I would rather not cook for the buggers, but I will if I must. I´d like to stay somewhat near home, seeing as we will (hopefully) have construction going on and-or pilgrims coming and going at our own house in Moratinos this year. I´d like to avoid the few places that seem to attract wackos and/or cheapskate freeloading tourists. And I´d like to have at least one other hospitalero serving with me, as I like company and don´t like having to do all the work on my own... especially the bookkeeping. When you serve alone, you often don´t get to escape the place for very long on any given day. An extra person often has a grasp of at least one more language I don´t do.
And so I asked for consideration at a selection of places I know of that meet one or other of the above criteria. Some are right nearby: Bercianos del Real Camino, Villalcazar de Sirga, Mansilla de las Mulas or Hornillos. I´d also like to try Navarette and the spankin´ new place in Salamanca. Lots to choose from! Kind of exciting, from this far away... Vamos a ver.
But the Next Big Thing happens December 22... it´s El Gordo Day in Spain, the day of the biggest lottery draw in the world. El Gordo (´the fat one´) Tickets go on sale in August, and it seems like every newspaper kiosk and bar and beauty parlor has a selection. Supposedly you have a one-in-ten chance of winning SOMETHING if you buy a ticket... or a tenth of a ticket, or a tenth of a tenth of one! Big groups of people band together to buy blocks of tickets, and every year some gang of folks in some remote village or inner-city neighborhood is suddenly plunged into incredible wealth.
I don´t know anyone who does not have some share in the El Gordo madness. Our building supply company, as a holiday gift, sent us a tenth of a tenth of a ticket. And of course each of us has a number of his own. And I have a share in a lottery pool run by my friend Jer at www.multimadrid.com , a group that´s run an El Gordo pool for several years now.
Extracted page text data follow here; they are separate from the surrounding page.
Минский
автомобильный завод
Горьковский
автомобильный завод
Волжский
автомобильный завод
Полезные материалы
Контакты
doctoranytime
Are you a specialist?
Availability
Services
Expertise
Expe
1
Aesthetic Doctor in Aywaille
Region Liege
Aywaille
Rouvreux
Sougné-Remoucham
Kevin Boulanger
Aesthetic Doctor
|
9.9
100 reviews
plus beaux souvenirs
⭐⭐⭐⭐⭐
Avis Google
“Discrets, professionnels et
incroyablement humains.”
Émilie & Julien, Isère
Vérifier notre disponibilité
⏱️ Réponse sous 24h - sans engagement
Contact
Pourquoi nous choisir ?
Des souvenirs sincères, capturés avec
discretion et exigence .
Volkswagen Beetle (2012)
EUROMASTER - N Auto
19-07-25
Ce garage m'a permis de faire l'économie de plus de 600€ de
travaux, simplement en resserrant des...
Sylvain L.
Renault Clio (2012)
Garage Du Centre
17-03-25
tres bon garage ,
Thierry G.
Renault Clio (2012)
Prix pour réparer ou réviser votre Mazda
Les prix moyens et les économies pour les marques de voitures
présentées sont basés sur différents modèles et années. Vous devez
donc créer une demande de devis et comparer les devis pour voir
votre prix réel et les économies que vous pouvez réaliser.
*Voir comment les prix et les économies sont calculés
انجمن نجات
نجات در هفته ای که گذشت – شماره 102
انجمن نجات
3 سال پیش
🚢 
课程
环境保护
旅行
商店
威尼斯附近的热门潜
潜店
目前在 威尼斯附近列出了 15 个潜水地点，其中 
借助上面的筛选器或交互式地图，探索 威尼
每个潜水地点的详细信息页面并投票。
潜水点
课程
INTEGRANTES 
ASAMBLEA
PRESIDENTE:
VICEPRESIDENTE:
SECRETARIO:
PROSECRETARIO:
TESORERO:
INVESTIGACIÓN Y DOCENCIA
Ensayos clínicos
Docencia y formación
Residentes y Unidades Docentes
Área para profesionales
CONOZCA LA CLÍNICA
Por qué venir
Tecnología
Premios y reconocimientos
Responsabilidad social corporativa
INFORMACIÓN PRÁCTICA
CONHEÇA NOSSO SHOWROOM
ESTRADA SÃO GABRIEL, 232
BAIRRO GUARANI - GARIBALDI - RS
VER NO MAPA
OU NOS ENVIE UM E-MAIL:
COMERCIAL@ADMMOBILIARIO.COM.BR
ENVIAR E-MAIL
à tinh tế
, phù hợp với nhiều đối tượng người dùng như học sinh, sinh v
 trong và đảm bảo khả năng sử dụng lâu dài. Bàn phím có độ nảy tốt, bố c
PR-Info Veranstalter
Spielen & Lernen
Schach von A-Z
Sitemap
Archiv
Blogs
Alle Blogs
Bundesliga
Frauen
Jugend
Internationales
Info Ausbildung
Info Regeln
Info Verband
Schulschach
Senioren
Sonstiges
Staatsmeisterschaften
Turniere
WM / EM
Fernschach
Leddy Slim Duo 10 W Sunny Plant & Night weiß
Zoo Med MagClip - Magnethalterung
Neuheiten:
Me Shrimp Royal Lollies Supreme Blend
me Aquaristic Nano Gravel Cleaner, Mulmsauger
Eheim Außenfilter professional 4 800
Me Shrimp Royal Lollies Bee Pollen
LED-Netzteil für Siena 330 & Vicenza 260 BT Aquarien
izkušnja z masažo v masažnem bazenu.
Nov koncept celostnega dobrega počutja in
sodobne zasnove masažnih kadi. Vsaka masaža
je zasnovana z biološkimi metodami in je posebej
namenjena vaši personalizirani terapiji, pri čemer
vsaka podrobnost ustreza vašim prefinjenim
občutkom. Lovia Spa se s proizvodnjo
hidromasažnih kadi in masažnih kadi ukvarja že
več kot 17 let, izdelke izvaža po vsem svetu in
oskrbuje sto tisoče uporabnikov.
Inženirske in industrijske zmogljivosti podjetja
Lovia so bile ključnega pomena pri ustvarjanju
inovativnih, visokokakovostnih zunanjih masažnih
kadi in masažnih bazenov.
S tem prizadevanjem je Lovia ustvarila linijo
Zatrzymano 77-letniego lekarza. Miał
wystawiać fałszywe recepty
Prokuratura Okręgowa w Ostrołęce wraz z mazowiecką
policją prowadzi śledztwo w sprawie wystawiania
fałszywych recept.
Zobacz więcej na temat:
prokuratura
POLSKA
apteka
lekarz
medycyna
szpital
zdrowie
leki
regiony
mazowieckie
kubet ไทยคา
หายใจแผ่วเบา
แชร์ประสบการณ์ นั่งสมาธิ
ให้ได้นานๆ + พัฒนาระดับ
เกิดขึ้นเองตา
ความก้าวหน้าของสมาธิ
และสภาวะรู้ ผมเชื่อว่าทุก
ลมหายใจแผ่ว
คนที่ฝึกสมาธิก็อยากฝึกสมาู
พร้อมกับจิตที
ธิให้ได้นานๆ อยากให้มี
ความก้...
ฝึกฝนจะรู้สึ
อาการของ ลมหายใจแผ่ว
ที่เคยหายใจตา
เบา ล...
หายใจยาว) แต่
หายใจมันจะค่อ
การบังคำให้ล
It gives everyone a nice ´frisson´of ´what-if´ just before Christmas hits. December 22 sees TV sets all over the land tuned to the big number draws. A children´s choir sings out each digit as it´s drawn, dozens of digits, for hundreds of prizes. The whole affair takes a good part of the day, so it´s not wonder so little work gets done in the last couple of weeks of the year, and the first week of the new. Because the second-biggest lottery draw is right on the heels of the first. It´s called El Niño, ¨the child.¨
I will be sure to let you know when I win, and how much. I will use some of it to fix up a few albergues I could mention!